◆ **Goal of the exercise**: In the listing below, which lines contain the string "Figure"? Copy them all.

◆ **Data to examine**:
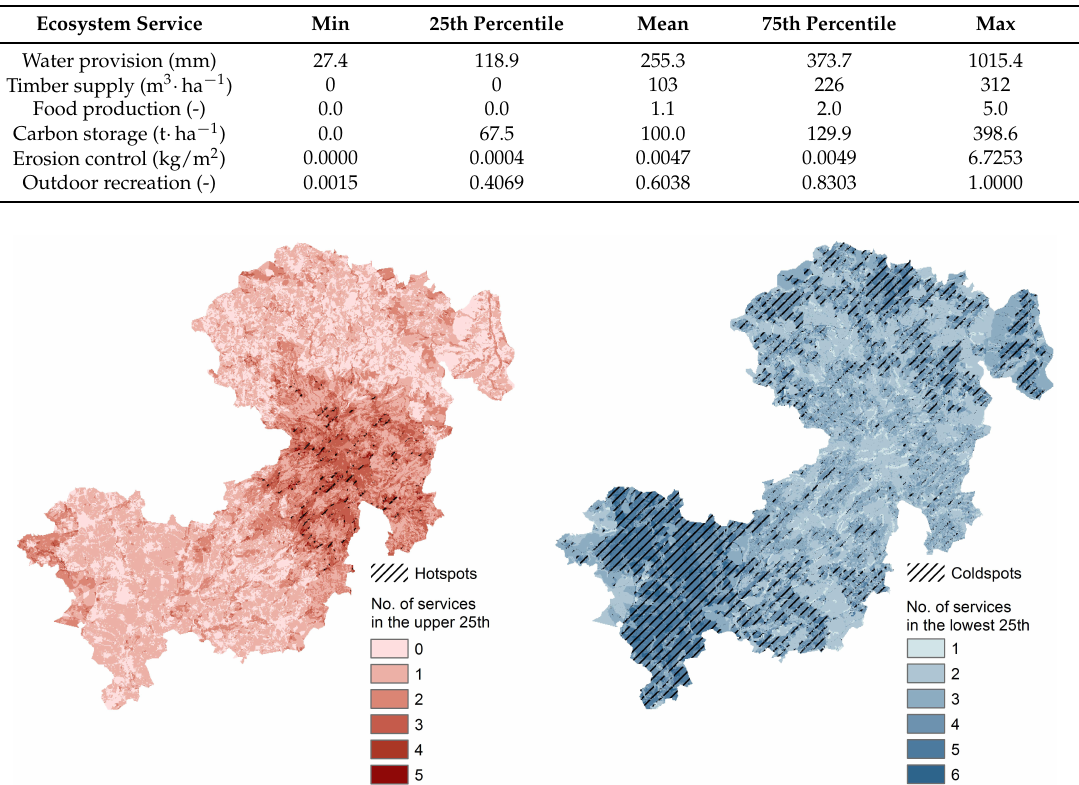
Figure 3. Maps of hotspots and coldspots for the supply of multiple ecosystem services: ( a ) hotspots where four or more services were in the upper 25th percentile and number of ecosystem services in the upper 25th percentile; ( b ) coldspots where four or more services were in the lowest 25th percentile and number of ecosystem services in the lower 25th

==

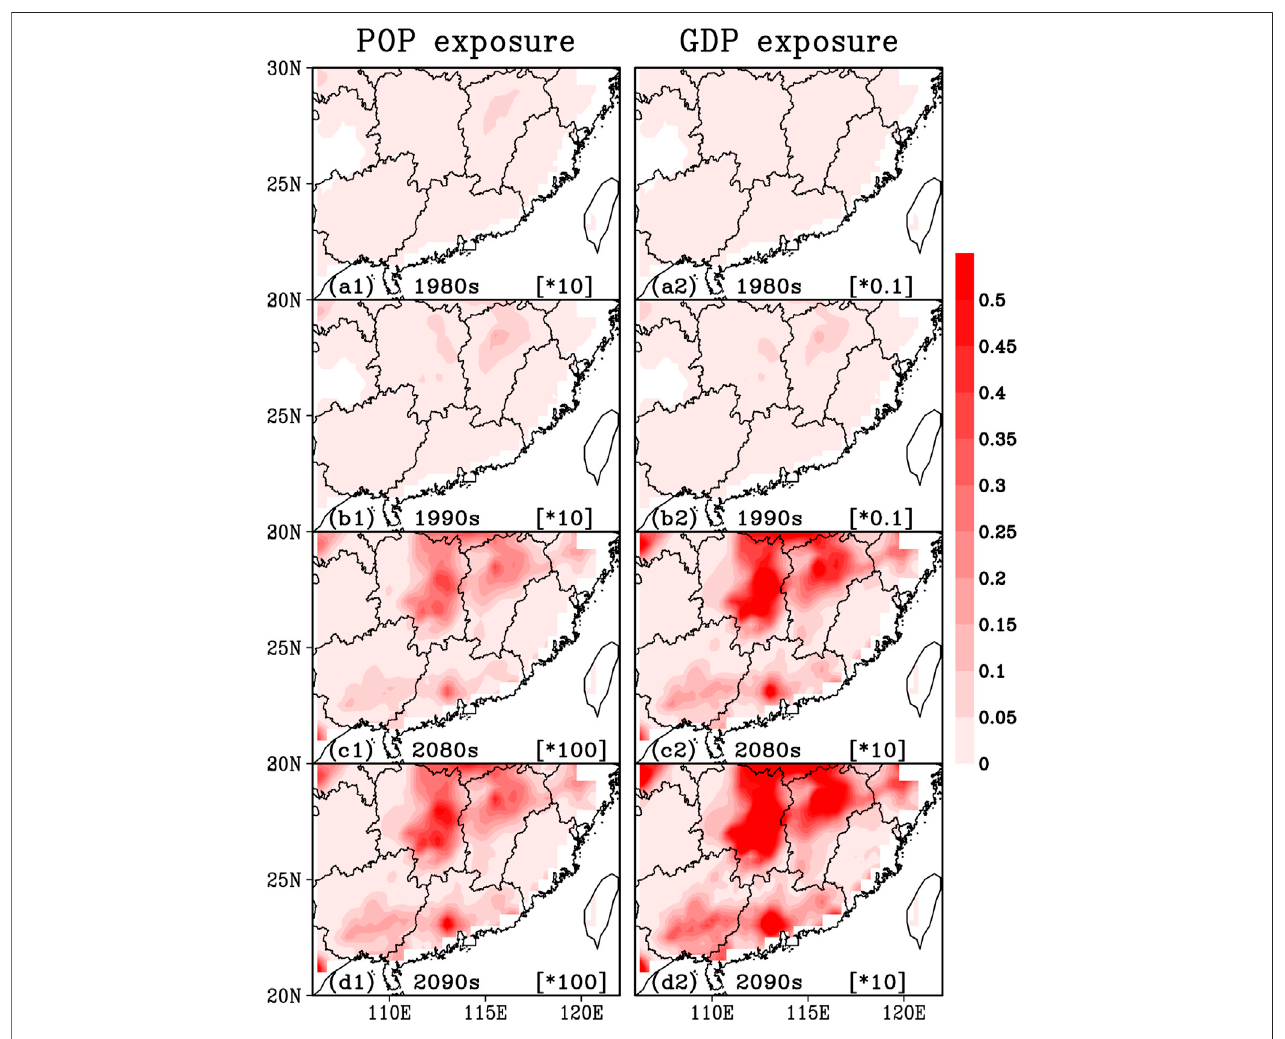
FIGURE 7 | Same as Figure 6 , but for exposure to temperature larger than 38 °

...

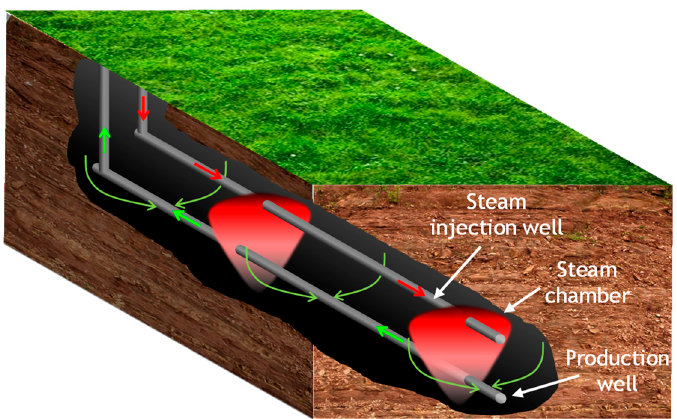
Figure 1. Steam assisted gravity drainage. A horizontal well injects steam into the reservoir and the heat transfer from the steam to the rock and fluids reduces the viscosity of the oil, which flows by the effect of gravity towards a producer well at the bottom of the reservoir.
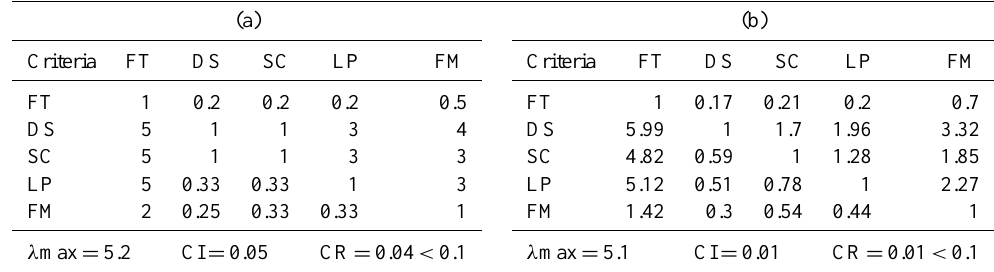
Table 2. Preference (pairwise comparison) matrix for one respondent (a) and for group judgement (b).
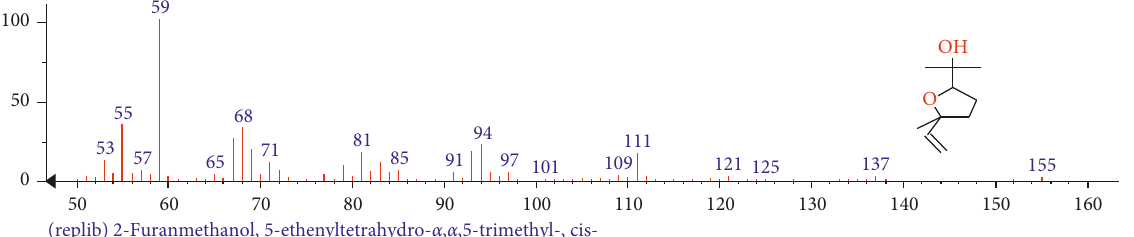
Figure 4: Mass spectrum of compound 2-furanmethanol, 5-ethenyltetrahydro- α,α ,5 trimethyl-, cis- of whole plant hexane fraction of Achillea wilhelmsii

◆ **Written response**:
Figure 3. Maps of hotspots and coldspots for the supply of multiple ecosystem services: ( a ) hotspots where four or more services were in the upper 25th percentile and number of ecosystem services in the upper 25th percentile; ( b ) coldspots where four or more services were in the lowest 25th percentile and number of ecosystem services in the lower 25th
FIGURE 7 | Same as Figure 6 , but for exposure to temperature larger than 38 °
Figure 1. Steam assisted gravity drainage. A horizontal well injects steam into the reservoir and the heat transfer from the steam to the rock and fluids reduces the viscosity of the oil, which flows by the effect of gravity towards a producer well at the bottom of the reservoir.
Figure 4: Mass spectrum of compound 2-furanmethanol, 5-ethenyltetrahydro- α,α ,5 trimethyl-, cis- of whole plant hexane fraction of Achillea wilhelmsii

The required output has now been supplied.